Aber egal, Mietpreise sind nicht das Thema. Interessant ist doch eher, dass Erdogan meint, dass die Türkei ohne Hilfe mit dem Erdbeben klar kommt.
Ich musste nicht, dass die Türkei über Spezialisten verfügt.


----------



## Icejester (25. Oktober 2011)

*AW: Konflikt zwischen Türken und Kurden*

Sehen auf den ersten Blick auf den Bildern ganz anständig aus. Kann natürlich sein, daß die im letzten Asi-Viertel liegen. 

Und was die Heizkosten betrifft: Falls das mit der Klimaerwärmung stimmt, können die einem doch egal sein. Die werden dann ja eh jedes Jahr weniger. 

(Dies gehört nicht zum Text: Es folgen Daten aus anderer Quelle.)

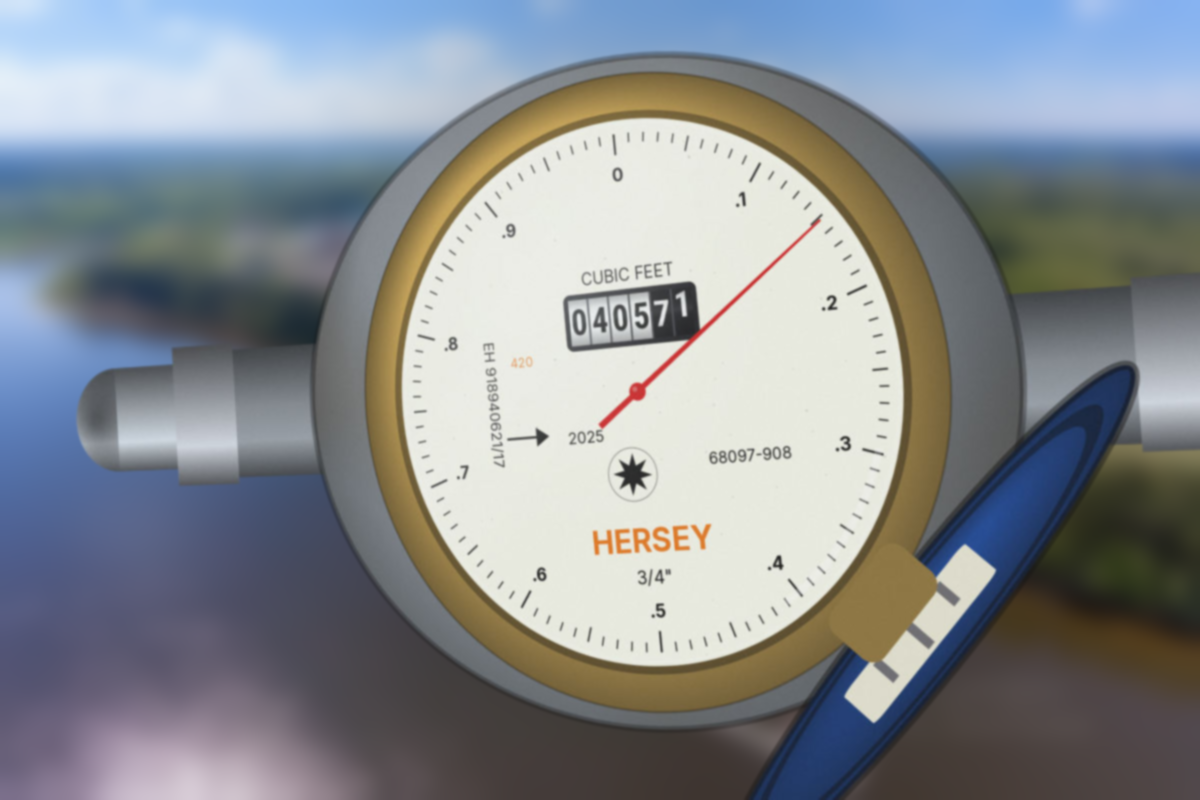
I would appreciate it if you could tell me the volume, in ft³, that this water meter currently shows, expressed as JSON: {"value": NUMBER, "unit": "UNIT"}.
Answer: {"value": 40571.15, "unit": "ft³"}
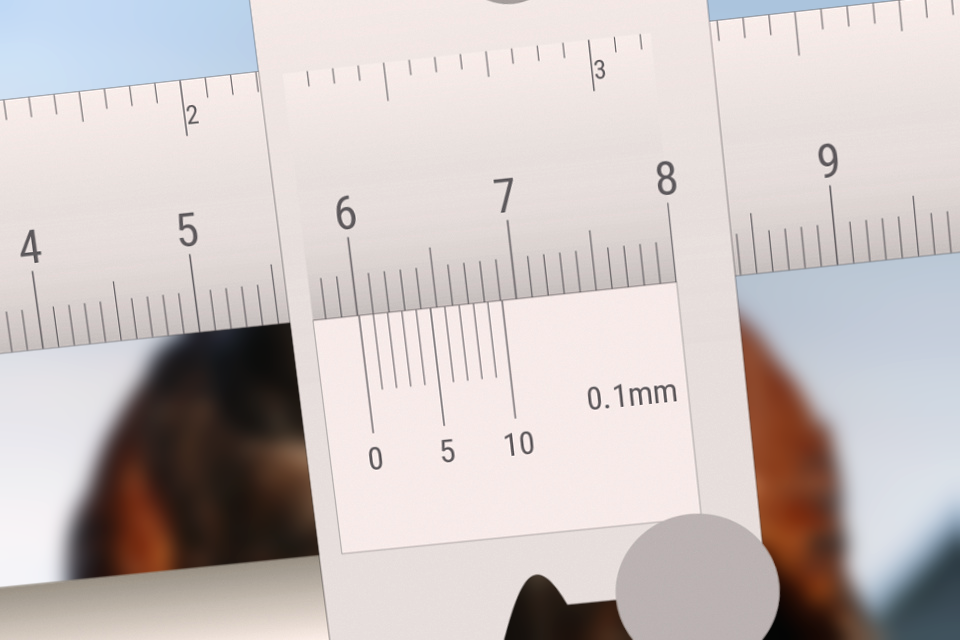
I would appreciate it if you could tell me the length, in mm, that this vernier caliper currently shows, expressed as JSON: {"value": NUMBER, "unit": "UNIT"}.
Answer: {"value": 60.1, "unit": "mm"}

Ich dachte, die Türkei hätte gestern oder vorgestern noch um Hilfe oder Spenden gebeten? Aber dann kam das vielleicht nicht offiziell vom Staat.


----------



## quantenslipstream (25. Oktober 2011)

*AW: Konflikt zwischen Türken und Kurden*

Die Klimaerwärmung kommt schon, keine Sorge. 
Nur wer denkt, dass wir in Deutschland subtropisches Klima haben werden, irrt gewaltig. 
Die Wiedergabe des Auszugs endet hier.